Di 33. El crío, de cabello oscuro y ojos pardos, ignoró por tercera vez consecutiva la orden. Siguió removiendo las manos en los bolsillos, deslizando los dedos entre las canicas ocultas, recreándose en el tintineo que las esferas de colores producían al entrechocar. ¿Habría 33? No, seguro que había muchas más, todas ganadas. Balanceaba una pierna y mantenía una expresión tranquila, sonriendo. Vamos hombre, abre la boca, di 33.
¿A quién se le había ocurrido eso del 33? Qué pesadez de adultos. Por una vez que estaba enfermo, con anginas, y en lugar de estar en casa jugando tenía que pasarse el rato en esa consulta sosa, con el médico calvo que empezaba a perder la paciencia. Casi le quedaba tan poca paciencia como dientes en su boca. La orden se repitió, ¡vamos neno, di 33!
Pensó en el colegio, de curas, con figuras religiosas aquí y allá. Con Jesucristos, por supuesto. 33, a él no le había ido muy bien ese número. O sí, porque había sido su momento triunfal, además de la cantidad de supuestos milagros. Fuera o no un Hijo de Dios, la campaña de publicidad todavía tenía magníficos efectos más de 2000 años después. Qué casualidad que fuera un número capicúa. Desde luego, la Biblia era una de las historias de ciencia ficción mejor ligadas de la literatura. Recordó también aquella escultura rota en clase, ¿un pelotazo? ¡Que digas 33!
33 centímetros también había sido una cifra importante, aunque un poco más rebuscada. 33 centímetros había medido su hermana pequeña poco antes de decidirse a salir, a asomar la cabeza a este mundo. Mira que él se había enfadado porque le arrancaran de aquel lugar tan confortable, tan recogido, que apenas podía encontrar comparación en este mundo. Pero se alegró de que su hermana no decidiera hacer lo mismo, se alegró de que ella llegara. Como se había alegrado antes con su la aparición del mediano, pero tenía preferencia por la niña cuyo nombre empezaba con la misma letra A que el suyo.

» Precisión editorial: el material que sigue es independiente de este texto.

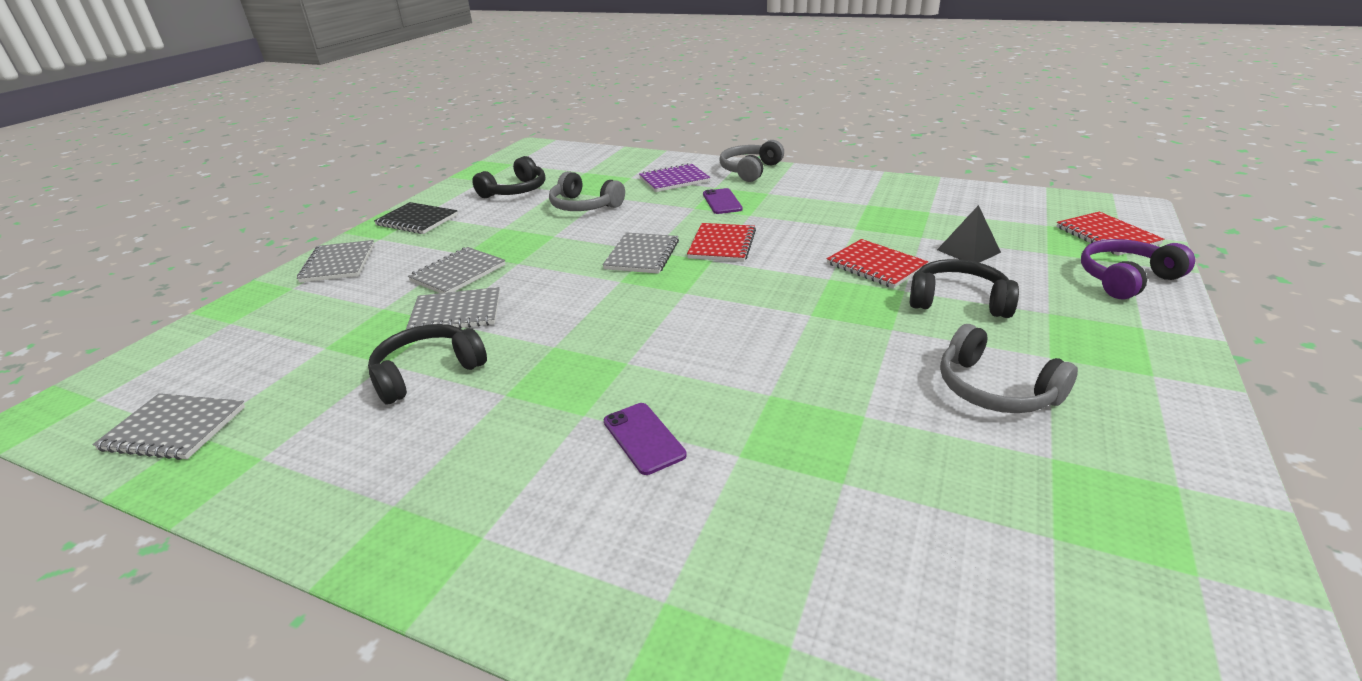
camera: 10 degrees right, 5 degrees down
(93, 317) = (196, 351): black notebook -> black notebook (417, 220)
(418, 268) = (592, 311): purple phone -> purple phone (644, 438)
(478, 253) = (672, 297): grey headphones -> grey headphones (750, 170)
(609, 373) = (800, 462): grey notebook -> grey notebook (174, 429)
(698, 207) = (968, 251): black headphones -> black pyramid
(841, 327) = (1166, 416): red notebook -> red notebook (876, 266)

Le gustó imaginar un día de 33 horas, en las que apenas dormiría unas cuatro o cinco. O veintisiete en ocasiones especiales. Lo repartiría entre hacer millones de cosas y perder el tiempo soberanamente. Aunque también le gustaría hacer como el Principito y ver 33 ocasos, uno tras otro, solo moviendo la silla un poco para poner en marcha de nuevo tal espectáculo. 33 ventanas, cada una por cada cielo distinto, por cada emoción mirando a través de ellas, por cada luna. 33 en un campo de fútbol era una aberración, aunque seguramente cada jugada podía dar 33 posibilidades. 33 era el número atómico para Arsénico. 33 vértebras nos mantienen con vida, con dignidad.
Las canas aparecieron en grupos de 33, sin piedad y sin remedio. Tampoco importaba, eran sinónimo de algo ocurrido desde que empezaron a surgir, eran símbolos de otras vidas que le habían implicado. No, en las que se había volcado por completo. Así que ahora tenía ramilletes blancos entre archipiélagos negros, en clara desventaja. Lo que estaba claro es que no se quedaría calvo como el pesado médico y su letanía, di 33.
33 palabras eran muchas palabras, demasiadas palabras para algo que podía decirse con menos nombres, dando menos vueltas y rodeos, menos palabras para no extraviar lo esencial entre tanta expresión hueca sin sentido.
33 palabras eran muy pocas palabras, aunque fueran una única frase, para expresar lo más hondo y profundo, reclamaba reflexión, valor para no sepultar la sinceridad con florituras, para no ahogar la verdad.
Había abrazos de 33 segundos y abrazos de 33 minutos. Miradas de 33 horas. Sonrisas de 33 días. Conversaciones de 33 meses. Compasión de 33 años.
33 no llegaba ni por asomo a rozar la cifra de victorias, la cifra de triunfos. Tampoco la de momentos importantes, que quitaban el aliento. Que emocionaban. Los silencios y las palabras no cabían en 33. Era difícil resumir unos 12050 días en unas pocas líneas de texto. 33 no llegaba para explicar el dolor de otros instantes, de otras horas. De otros meses. 33 no daba para hablar de la gente importante, no porque la cifra fuera larga o corta, sino porque la gente que te importa no puede ser cuantificada ni explicada con números. 33 tampoco daba para recordar las caídas. Para rememorar los pensamientos. 33 no era suficiente para citar todas las canciones que importaban.
Posiblemente 99, otro capicúa, mucho más longevo, tampoco serviría para dar cuenta de todo. Para hacer todo lo que se deseaba, se aspiraba, se ansiaba. Tenía tiempo para tratar de averiguarlo. 33 era sólo un tramo del camino.